Infertile Japanese Woman Gives Birth After Eggs Reawakened

A Japanese woman who had been considered infertile has given birth after a team of Japanese and American researchers used a revolutionary procedure to reimplant her own ovarian tissue containing her own reawakened eggs.

In a study led by Kazuhiro Kawamura of the St. Marianna University School of Medicine in the city of Kawasaki, near Tokyo, a laparoscopic surgery was used to remove ovaries from 27 women who had gone through unusually early menopause that prevented them from conceiving. The women were all between their late 20s and early 40s.

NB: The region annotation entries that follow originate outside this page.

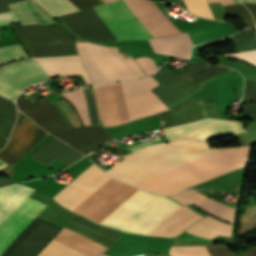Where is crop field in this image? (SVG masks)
Wrapping results in <instances>:
<instances>
[{
	"label": "crop field",
	"instance_id": "crop-field-33",
	"mask_svg": "<svg viewBox=\"0 0 256 256\" xmlns=\"http://www.w3.org/2000/svg\"><path fill=\"white\" fill-rule=\"evenodd\" d=\"M247 132L235 134L240 144L250 146L256 143V123H252L246 128Z\"/></svg>",
	"mask_w": 256,
	"mask_h": 256
},
{
	"label": "crop field",
	"instance_id": "crop-field-18",
	"mask_svg": "<svg viewBox=\"0 0 256 256\" xmlns=\"http://www.w3.org/2000/svg\"><path fill=\"white\" fill-rule=\"evenodd\" d=\"M154 53L187 57L192 41L187 32L150 39Z\"/></svg>",
	"mask_w": 256,
	"mask_h": 256
},
{
	"label": "crop field",
	"instance_id": "crop-field-15",
	"mask_svg": "<svg viewBox=\"0 0 256 256\" xmlns=\"http://www.w3.org/2000/svg\"><path fill=\"white\" fill-rule=\"evenodd\" d=\"M81 157H83L81 153L60 142L53 136L39 146L30 156V158L35 159L47 166L54 159L68 166Z\"/></svg>",
	"mask_w": 256,
	"mask_h": 256
},
{
	"label": "crop field",
	"instance_id": "crop-field-48",
	"mask_svg": "<svg viewBox=\"0 0 256 256\" xmlns=\"http://www.w3.org/2000/svg\"><path fill=\"white\" fill-rule=\"evenodd\" d=\"M101 256H104V255H101ZM138 256H144V254H142V255H138Z\"/></svg>",
	"mask_w": 256,
	"mask_h": 256
},
{
	"label": "crop field",
	"instance_id": "crop-field-7",
	"mask_svg": "<svg viewBox=\"0 0 256 256\" xmlns=\"http://www.w3.org/2000/svg\"><path fill=\"white\" fill-rule=\"evenodd\" d=\"M18 113V120L8 146L0 151V159L10 166L48 135L21 112Z\"/></svg>",
	"mask_w": 256,
	"mask_h": 256
},
{
	"label": "crop field",
	"instance_id": "crop-field-8",
	"mask_svg": "<svg viewBox=\"0 0 256 256\" xmlns=\"http://www.w3.org/2000/svg\"><path fill=\"white\" fill-rule=\"evenodd\" d=\"M60 230L35 218L1 256H36Z\"/></svg>",
	"mask_w": 256,
	"mask_h": 256
},
{
	"label": "crop field",
	"instance_id": "crop-field-36",
	"mask_svg": "<svg viewBox=\"0 0 256 256\" xmlns=\"http://www.w3.org/2000/svg\"><path fill=\"white\" fill-rule=\"evenodd\" d=\"M256 100V90L252 82L245 79L243 102Z\"/></svg>",
	"mask_w": 256,
	"mask_h": 256
},
{
	"label": "crop field",
	"instance_id": "crop-field-12",
	"mask_svg": "<svg viewBox=\"0 0 256 256\" xmlns=\"http://www.w3.org/2000/svg\"><path fill=\"white\" fill-rule=\"evenodd\" d=\"M46 205L29 198L0 227V255ZM26 228V227H25Z\"/></svg>",
	"mask_w": 256,
	"mask_h": 256
},
{
	"label": "crop field",
	"instance_id": "crop-field-4",
	"mask_svg": "<svg viewBox=\"0 0 256 256\" xmlns=\"http://www.w3.org/2000/svg\"><path fill=\"white\" fill-rule=\"evenodd\" d=\"M123 1L154 37L178 33L151 0ZM123 1L118 0L91 9L117 41L153 38Z\"/></svg>",
	"mask_w": 256,
	"mask_h": 256
},
{
	"label": "crop field",
	"instance_id": "crop-field-19",
	"mask_svg": "<svg viewBox=\"0 0 256 256\" xmlns=\"http://www.w3.org/2000/svg\"><path fill=\"white\" fill-rule=\"evenodd\" d=\"M33 189L20 184L0 189V226L27 199Z\"/></svg>",
	"mask_w": 256,
	"mask_h": 256
},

The ovaries were preserved in liquid nitrogen. The researchers culled tissue from 13 of the ovaries that retained primordial follicles for two days after the surgical removal. The eggs nested within the follicles were awakened from a state of dormancy by bathing them in a solution. Small sections of tissue containing the eggs were then re-implanted near the upper reaches of the patients’ fallopian tubes.

Several weeks to a year later teams of Japanese and American researchers from Stanford University recovered mature eggs from from five of the patients. The eggs were artificially inseminated and implanted in the uteruses of three of the women. Two became pregnant. One — who had had her ovaries removed when she was 29 — delivered a baby boy at her current age of 31. The other pregnant woman is expected to give birth soon.

Premature menopause affects about 1% of all women and about 100,000 Japanese women, a somewhat higher percentage than the global average. The condition occurs when women stop menstruating before the age of 40 due to depressed ovary function. By puberty a healthy woman has about 500,000 immature eggs in their ovaries. One immature egg is normally released during ovulation which occurs about once every 4 weeks. By menopause most women retain several thousand immature eggs.

The breakthrough by the teams of Kawamura and Stanford’s Aaron Hsueh, the study’s senior author, essentially provides the means to use the remaining eggs to restore fertility for women whose onset of menopause had been premature.

The study was published in the September 30 issue of the US scientific journal Proceedings of the National Academy of Sciences.